I have a graph (and it is a graph because one node might have many parents) that has contains nodes with the following data:
Keyword Id
Keyword Label
Number of pervious searches
Depth of keyword promotion
The relevance is rated with a number starting from 1.
The relevance of a child node is determained by the distance from the parent node the child node minus the depth of the keyword's promotion.
The display order of of child nodes from the same depth is determained by the number of pervious searches.
Is there an algorithm that is able to search such a data structure?
Do I have an efficiency issue if I need to transverse all nodes, cache the generated result and display them by pages considering that this should scale well for a large amount of users? If I do have an issue, how can this be resolved?

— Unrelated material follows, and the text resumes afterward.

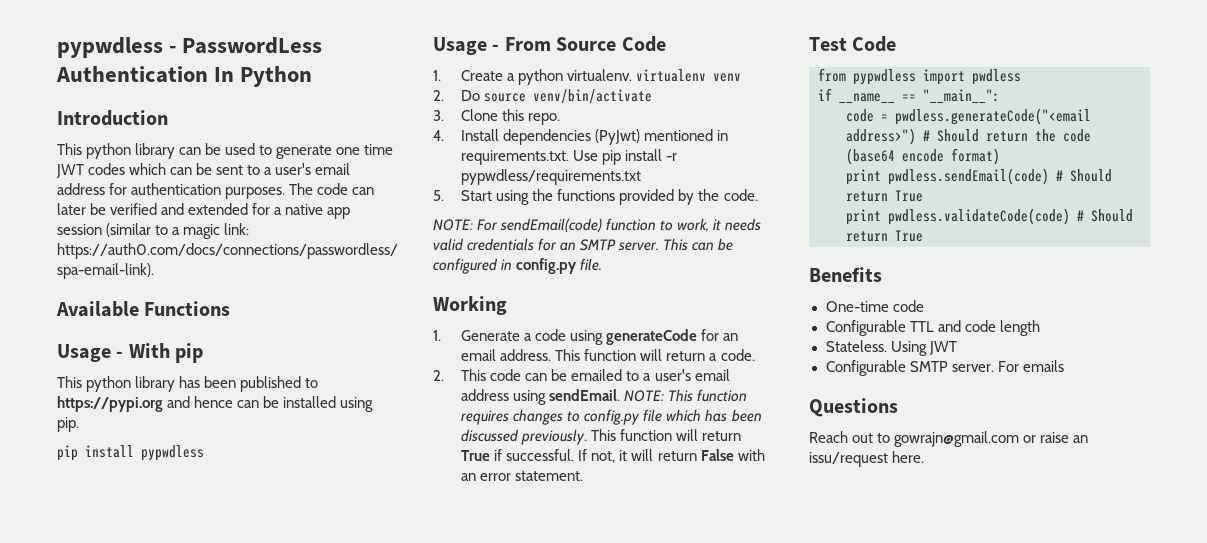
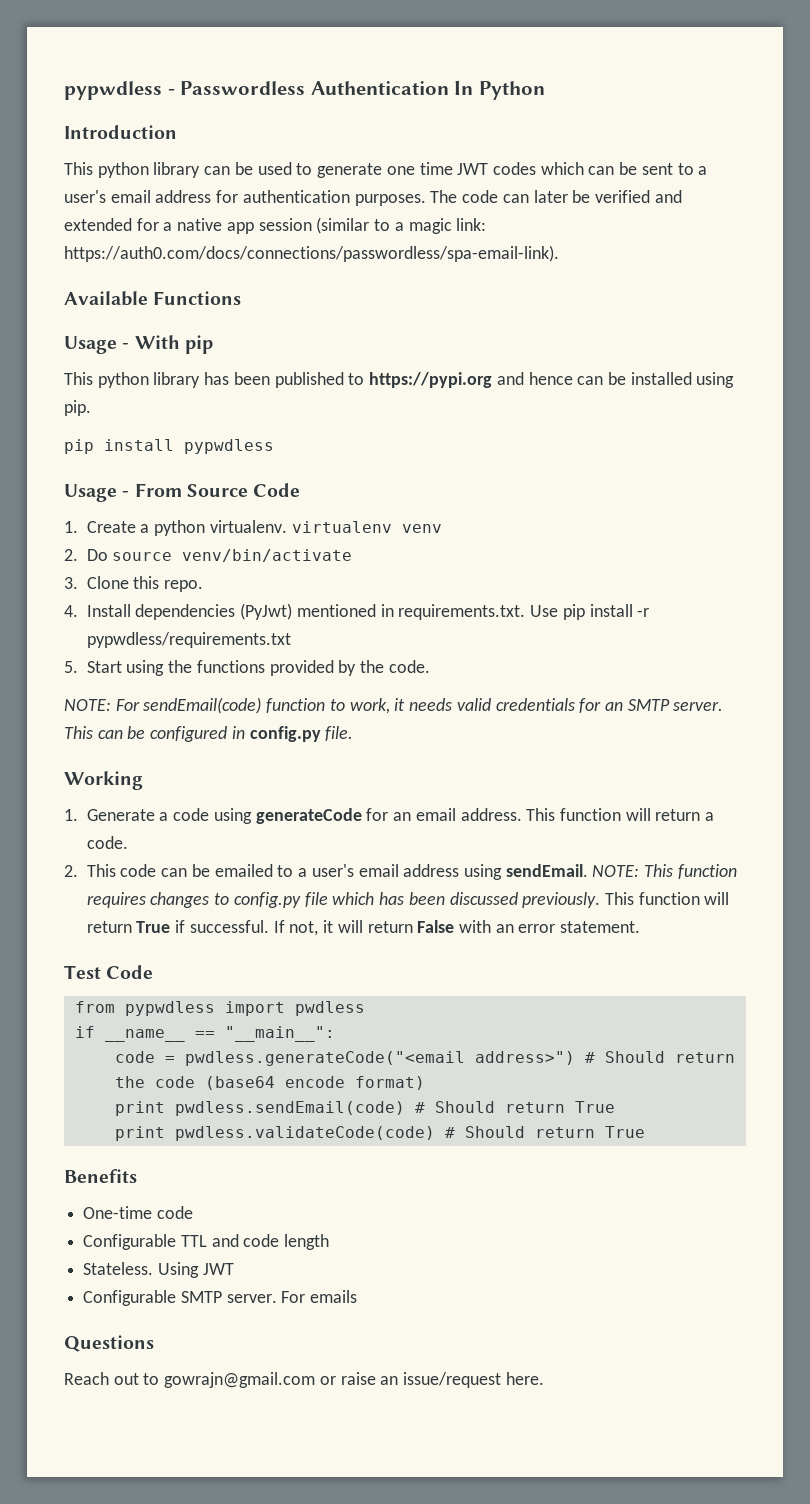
[182,37,323,54] PasswordLess -> [180,81,306,95] Passwordless
[809,452,888,467] issu/request -> [403,1372,502,1388] issue/request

What kind of database do I need to use? A NoSQL, a relational one or a graph database?
How the scheme would look like?
Can this be done using django-haystack?
It seems you're trying to compute a top-k query over a graph. There is a variety of algorithms fit to solve this problem, the simplest one I believe will help you to solve your problem is the Threshold Algorithm (TA), when the traversal over the graph is done in a BFS fashion. Some other top-k algorithms are Lawler-Murty Procedure, and other TA variations exist.
Regarding efficiency - the problem of computing the query itself might have an exponential time, simply due to exponential number of results to be returned, but when using a TA the time between outputting results should be relatively short. As far as caching & scale involved, the usual considerations apply - you'll probably want to use a distributed system when the scale gets and the appropriate TA version (such as Threshold Join Algorithm). Of course you'll need to consider the scaling & caching issues when choosing which database solution to use as well.
As far as the database goes you should definitely use one that supports graphs as first class citizens (those tend to be known as Graph Databases), and I believe it doesn't matter if the storage engine behind the graph database is relative or NoSQL. One point to note is that you'd probably will want to make sure the database you choose can scale to the scale you require (so for large scale, perhaps, you'll want to look into more distributed solutions). The schema will depend on the database you'll choose (assuming it won't be a schema-less database).
Last but not least - Haystack. As haystack will work with everything that the search engine you choose to use will work with, there should be at least one possible way to do it (combining Apache Solr for search and Neo4j or GoldenOrb for the database), and maybe more (as I'm not really familiar with Haystack or the search engines it supports other than Solr).